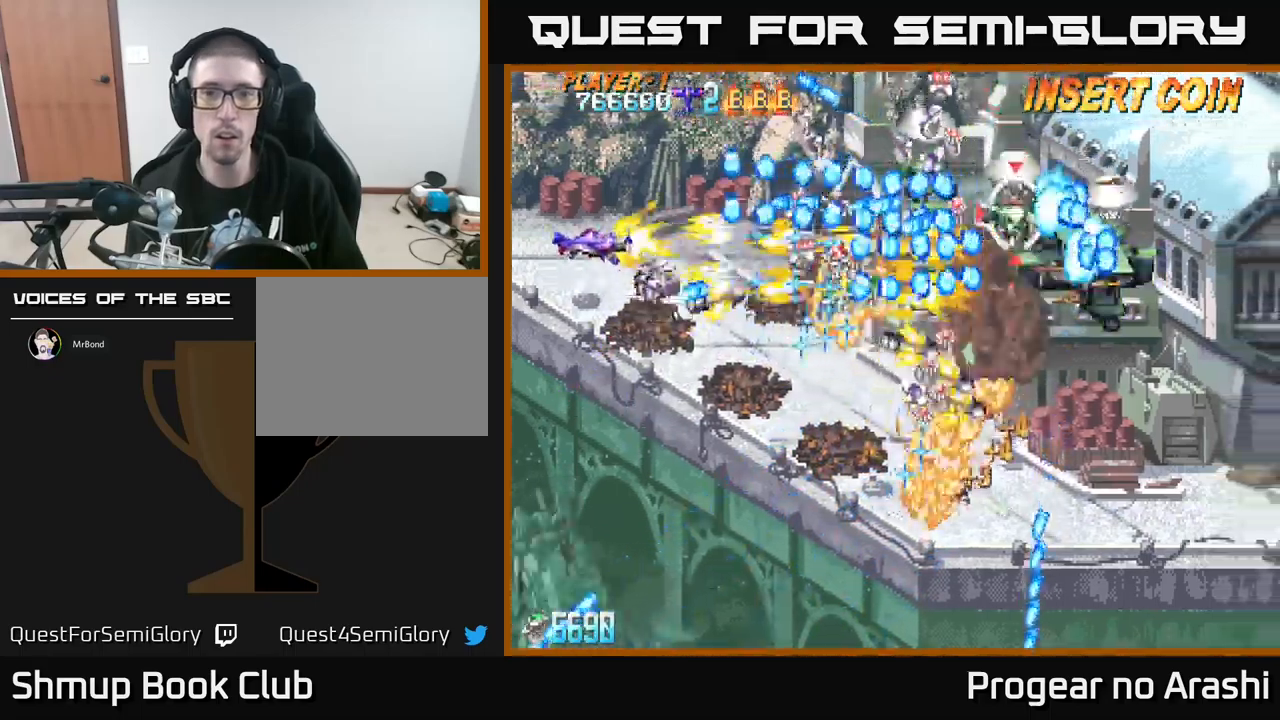
{"buttons": ["A", "X"], "left_stick": "center", "events": [[83, "DPAD_UP", "up"], [183, "DPAD_UP", "down"], [400, "DPAD_UP", "up"], [433, "DPAD_DOWN", "down"], [433, "DPAD_LEFT", "up"], [433, "X", "down"], [483, "DPAD_DOWN", "up"]]}
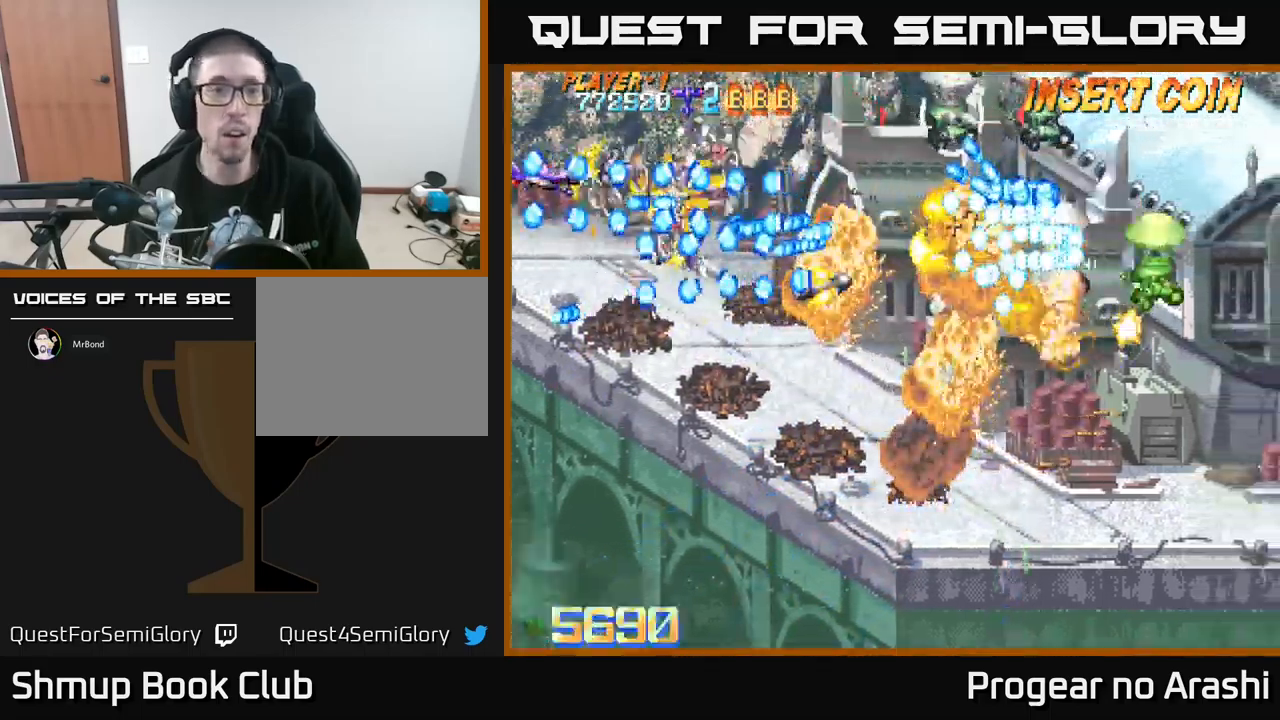
{"buttons": ["X"], "left_stick": "center", "events": [[17, "A", "up"], [50, "DPAD_DOWN", "down"], [100, "DPAD_DOWN", "up"]]}
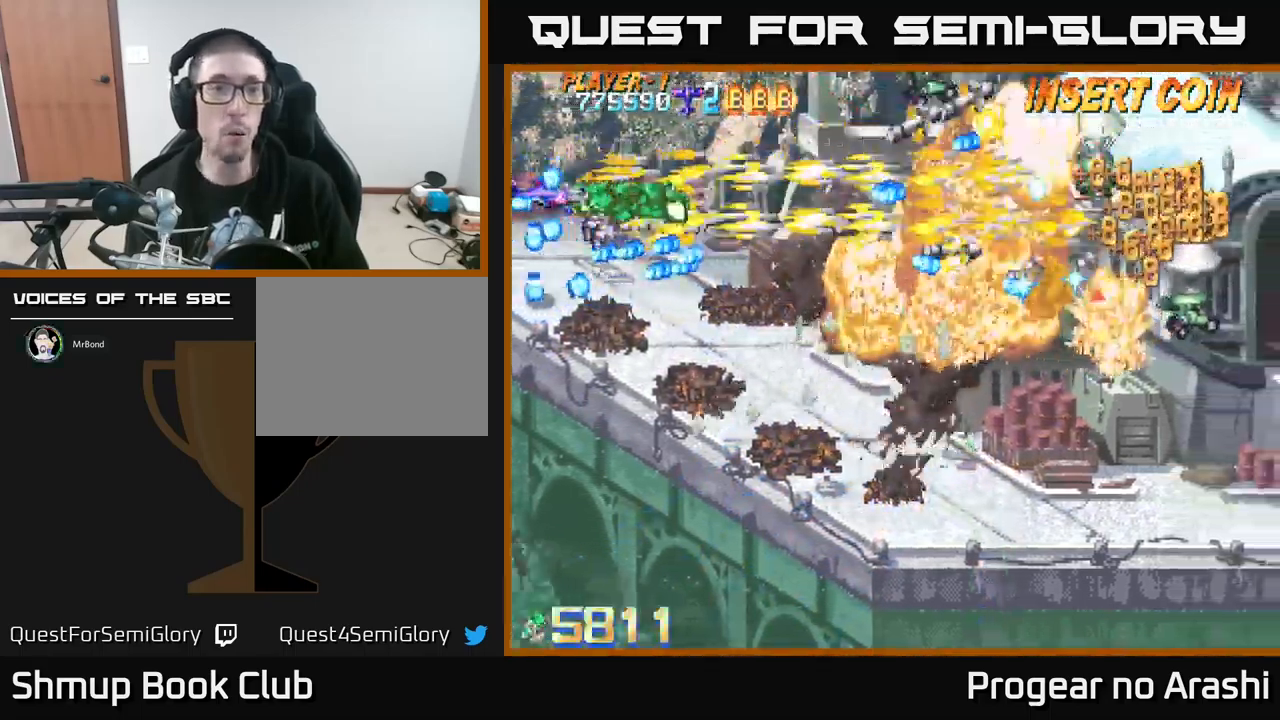
{"buttons": ["A"], "left_stick": "center", "events": [[300, "DPAD_DOWN", "down"], [350, "DPAD_DOWN", "up"], [383, "A", "down"], [383, "X", "up"]]}
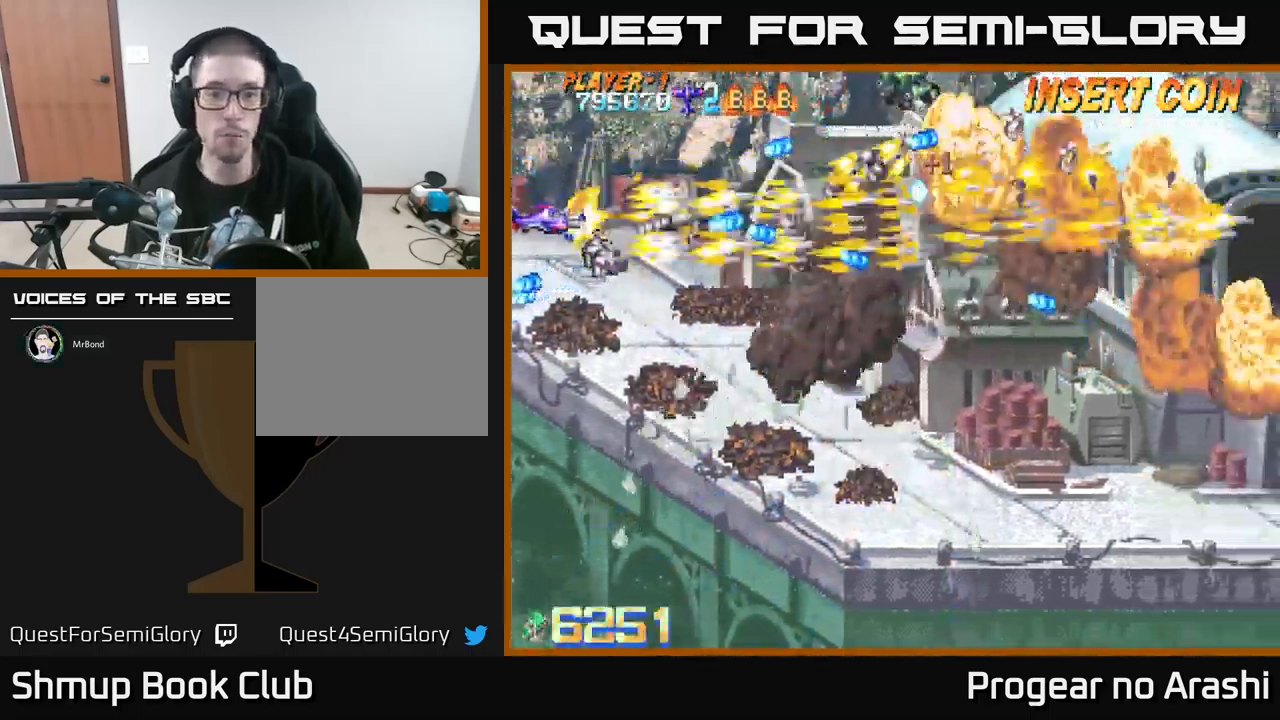
{"buttons": ["DPAD_DOWN", "DPAD_RIGHT"], "left_stick": "center", "events": [[33, "DPAD_DOWN", "down"], [133, "A", "up"], [333, "DPAD_RIGHT", "down"]]}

◇ ◇ ◇ ◇ ◇ ◇ ◇

• WHAT YOU NEED TO DO: Every line of the listing is to be retyped exactly; pictures stay out.

• SOLUTION FOR THIS EXERCISE:
{"buttons": ["A", "X"], "left_stick": "center", "events": [[83, "DPAD_UP", "up"], [183, "DPAD_UP", "down"], [400, "DPAD_UP", "up"], [433, "DPAD_DOWN", "down"], [433, "DPAD_LEFT", "up"], [433, "X", "down"], [483, "DPAD_DOWN", "up"]]}
{"buttons": ["X"], "left_stick": "center", "events": [[17, "A", "up"], [50, "DPAD_DOWN", "down"], [100, "DPAD_DOWN", "up"]]}
{"buttons": ["A"], "left_stick": "center", "events": [[300, "DPAD_DOWN", "down"], [350, "DPAD_DOWN", "up"], [383, "A", "down"], [383, "X", "up"]]}
{"buttons": ["DPAD_DOWN", "DPAD_RIGHT"], "left_stick": "center", "events": [[33, "DPAD_DOWN", "down"], [133, "A", "up"], [333, "DPAD_RIGHT", "down"]]}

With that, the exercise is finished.